As the trend of taking photos of eating instant cup ramen after hiking Jeju Island’s Mount Halla gains popularity in South Korea, concerns regarding environmental issues, including ecosystem disruption, are on the rise.

Currently, in certain parts of the mountain, such as Witse Oreum, it is allowed to prepare and eat food, including instant cup ramen, by using hot water from vacuum flasks.

According to the mountain’s management office, the consumption of instant cup ramen surges, resulting in the accumulation of 100 litres to 120 litres of ramen broth per day especially during the peak spring season when flowers bloom.

In response, the National Park Office of Mount Halla has installed two food dispensers at Witse Oreum, along with five 60-litre containers for leftover ramen broth within the park.

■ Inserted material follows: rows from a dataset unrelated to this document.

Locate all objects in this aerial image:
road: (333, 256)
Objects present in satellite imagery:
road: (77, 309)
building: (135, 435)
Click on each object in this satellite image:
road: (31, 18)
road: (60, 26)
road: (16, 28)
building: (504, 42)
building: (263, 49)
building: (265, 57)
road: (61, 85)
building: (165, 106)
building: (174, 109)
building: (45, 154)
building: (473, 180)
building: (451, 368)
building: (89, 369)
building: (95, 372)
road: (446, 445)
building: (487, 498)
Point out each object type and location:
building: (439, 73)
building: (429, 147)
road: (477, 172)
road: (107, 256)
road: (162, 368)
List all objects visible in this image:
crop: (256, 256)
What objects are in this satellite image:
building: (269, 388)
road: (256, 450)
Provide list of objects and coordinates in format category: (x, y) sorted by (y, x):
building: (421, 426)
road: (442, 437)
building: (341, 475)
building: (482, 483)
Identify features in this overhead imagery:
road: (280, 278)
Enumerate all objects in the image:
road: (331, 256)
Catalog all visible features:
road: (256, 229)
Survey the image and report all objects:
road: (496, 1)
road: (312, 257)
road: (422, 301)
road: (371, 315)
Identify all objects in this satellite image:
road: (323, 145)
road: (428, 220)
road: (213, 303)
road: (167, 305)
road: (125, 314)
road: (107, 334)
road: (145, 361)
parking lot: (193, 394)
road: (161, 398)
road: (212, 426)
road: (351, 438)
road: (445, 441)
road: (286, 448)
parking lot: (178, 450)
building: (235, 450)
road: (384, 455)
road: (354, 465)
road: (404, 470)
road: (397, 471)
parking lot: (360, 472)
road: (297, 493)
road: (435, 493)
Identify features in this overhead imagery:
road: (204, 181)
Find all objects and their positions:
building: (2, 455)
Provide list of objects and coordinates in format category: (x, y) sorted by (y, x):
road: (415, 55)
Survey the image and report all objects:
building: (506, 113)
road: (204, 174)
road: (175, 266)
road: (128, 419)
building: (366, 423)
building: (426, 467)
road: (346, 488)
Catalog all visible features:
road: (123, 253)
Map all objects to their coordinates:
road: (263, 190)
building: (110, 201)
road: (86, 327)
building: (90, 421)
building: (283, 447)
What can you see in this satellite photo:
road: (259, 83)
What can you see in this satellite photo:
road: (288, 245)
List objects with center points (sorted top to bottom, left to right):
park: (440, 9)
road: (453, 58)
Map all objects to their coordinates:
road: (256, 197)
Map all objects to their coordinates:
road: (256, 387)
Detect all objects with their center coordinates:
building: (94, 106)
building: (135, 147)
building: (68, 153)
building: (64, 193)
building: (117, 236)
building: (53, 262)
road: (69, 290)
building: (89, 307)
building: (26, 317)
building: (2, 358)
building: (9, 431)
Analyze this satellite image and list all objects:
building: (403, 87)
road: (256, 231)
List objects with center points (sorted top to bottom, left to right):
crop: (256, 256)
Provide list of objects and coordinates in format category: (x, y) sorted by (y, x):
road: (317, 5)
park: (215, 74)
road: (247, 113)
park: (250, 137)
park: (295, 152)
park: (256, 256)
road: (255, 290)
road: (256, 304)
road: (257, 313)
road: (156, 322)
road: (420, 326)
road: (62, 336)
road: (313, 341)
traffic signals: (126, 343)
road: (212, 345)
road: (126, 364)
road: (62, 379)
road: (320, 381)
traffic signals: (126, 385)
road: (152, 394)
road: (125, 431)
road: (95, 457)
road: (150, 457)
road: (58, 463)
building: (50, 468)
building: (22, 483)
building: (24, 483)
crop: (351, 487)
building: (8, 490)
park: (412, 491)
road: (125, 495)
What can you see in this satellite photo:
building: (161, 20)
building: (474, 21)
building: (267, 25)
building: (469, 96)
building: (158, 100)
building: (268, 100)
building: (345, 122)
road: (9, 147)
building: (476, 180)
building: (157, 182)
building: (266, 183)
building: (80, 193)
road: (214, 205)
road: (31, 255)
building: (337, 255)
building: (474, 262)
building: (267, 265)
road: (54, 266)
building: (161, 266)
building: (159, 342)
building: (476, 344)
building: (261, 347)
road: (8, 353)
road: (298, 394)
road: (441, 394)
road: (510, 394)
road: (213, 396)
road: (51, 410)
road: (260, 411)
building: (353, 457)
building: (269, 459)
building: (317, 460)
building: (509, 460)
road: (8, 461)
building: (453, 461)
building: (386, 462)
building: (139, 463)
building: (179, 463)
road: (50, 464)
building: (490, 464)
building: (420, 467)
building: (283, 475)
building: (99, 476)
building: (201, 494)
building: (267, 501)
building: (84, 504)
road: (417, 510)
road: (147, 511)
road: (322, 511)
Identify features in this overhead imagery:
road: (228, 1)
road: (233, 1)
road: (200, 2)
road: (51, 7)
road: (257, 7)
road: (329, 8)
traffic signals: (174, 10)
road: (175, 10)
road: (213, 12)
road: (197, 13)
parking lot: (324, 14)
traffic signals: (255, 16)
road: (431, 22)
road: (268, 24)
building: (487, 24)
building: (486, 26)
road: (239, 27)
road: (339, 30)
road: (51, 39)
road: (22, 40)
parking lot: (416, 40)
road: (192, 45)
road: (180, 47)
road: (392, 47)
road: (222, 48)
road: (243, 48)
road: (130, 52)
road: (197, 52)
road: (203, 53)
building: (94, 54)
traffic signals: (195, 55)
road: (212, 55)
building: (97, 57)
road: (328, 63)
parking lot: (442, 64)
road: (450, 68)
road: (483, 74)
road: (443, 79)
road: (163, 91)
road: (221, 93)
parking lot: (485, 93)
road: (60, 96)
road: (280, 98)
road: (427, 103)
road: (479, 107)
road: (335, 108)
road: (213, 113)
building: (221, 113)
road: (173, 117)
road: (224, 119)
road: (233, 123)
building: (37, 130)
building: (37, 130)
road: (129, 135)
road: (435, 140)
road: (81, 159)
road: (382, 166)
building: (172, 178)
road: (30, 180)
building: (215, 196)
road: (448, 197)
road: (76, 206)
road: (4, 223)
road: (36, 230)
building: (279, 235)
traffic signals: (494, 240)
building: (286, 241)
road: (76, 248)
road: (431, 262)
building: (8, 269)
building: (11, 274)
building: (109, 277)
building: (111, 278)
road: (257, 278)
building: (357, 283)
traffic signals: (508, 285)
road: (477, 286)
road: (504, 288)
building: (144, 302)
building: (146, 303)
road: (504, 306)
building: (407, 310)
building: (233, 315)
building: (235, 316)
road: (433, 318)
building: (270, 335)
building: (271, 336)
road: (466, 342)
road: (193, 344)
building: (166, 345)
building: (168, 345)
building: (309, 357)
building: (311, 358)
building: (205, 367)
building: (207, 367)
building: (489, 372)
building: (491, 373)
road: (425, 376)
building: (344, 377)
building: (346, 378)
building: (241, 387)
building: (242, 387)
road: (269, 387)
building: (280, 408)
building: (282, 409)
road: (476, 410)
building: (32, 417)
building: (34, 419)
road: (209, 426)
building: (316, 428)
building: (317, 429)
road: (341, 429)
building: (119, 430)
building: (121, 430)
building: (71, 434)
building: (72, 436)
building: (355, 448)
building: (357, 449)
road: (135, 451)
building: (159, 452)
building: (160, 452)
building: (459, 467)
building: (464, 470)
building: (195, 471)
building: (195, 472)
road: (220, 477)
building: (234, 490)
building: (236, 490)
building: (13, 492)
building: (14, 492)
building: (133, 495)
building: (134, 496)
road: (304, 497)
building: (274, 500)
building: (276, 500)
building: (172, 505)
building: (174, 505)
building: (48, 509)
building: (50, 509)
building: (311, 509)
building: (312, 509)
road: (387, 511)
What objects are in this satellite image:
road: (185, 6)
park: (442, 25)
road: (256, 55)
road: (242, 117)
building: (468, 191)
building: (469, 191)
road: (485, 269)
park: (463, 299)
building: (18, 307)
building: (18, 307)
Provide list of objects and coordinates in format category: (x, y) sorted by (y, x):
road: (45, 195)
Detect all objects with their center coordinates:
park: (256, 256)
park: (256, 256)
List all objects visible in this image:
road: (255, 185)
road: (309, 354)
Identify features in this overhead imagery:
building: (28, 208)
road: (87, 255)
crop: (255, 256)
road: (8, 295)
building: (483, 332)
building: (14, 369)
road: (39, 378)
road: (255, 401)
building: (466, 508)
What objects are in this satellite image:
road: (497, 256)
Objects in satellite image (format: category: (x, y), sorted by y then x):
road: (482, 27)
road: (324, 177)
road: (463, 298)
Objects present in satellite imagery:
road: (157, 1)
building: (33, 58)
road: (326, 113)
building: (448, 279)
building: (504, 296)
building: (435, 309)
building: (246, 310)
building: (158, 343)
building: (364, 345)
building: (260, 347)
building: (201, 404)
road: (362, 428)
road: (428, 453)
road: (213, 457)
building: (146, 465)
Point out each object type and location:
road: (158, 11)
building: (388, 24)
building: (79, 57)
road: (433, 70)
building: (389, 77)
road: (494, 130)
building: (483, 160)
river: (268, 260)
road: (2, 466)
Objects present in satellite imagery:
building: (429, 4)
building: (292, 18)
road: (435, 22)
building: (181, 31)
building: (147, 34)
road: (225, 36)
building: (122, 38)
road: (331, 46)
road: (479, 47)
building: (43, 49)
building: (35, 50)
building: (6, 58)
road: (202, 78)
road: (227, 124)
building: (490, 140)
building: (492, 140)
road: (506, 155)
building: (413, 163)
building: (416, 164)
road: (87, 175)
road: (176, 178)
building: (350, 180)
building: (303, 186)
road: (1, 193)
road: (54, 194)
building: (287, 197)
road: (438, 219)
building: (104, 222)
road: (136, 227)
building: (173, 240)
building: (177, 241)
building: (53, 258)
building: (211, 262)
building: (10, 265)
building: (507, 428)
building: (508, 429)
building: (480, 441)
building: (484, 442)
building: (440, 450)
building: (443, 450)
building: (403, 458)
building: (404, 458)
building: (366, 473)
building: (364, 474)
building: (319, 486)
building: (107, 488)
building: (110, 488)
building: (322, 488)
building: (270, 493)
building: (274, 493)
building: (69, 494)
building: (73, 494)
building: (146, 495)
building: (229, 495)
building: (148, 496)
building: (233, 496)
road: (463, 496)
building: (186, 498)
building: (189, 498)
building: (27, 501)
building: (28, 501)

However, visitors continue to improperly dispose of ramen broth in restrooms or on the ground, as the existing facilities remain insufficient. Such actions constitute a violation of the Natural Parks Act, with penalties of up to 200,000 won (US$148.42).

Improperly discarded ramen broth poses a significant threat to the ecosystem. If the briny soup is poured onto the ground, it can flow into valley streams, contaminating water sources critical for aquatic life such as caddis flies, dragonfly larvae and salamanders unique to Jeju Island.

Moreover, the seepage of ramen broth into the soil can endanger specialised plant species exclusive to Mount Halla, potentially leading to their extinction.

The scent of discarded food like ramen may attract animals like crows, badgers and weasels to areas such as Witse Oreum. It will cause disruptions within the ecosystem as these animals consume contaminated food.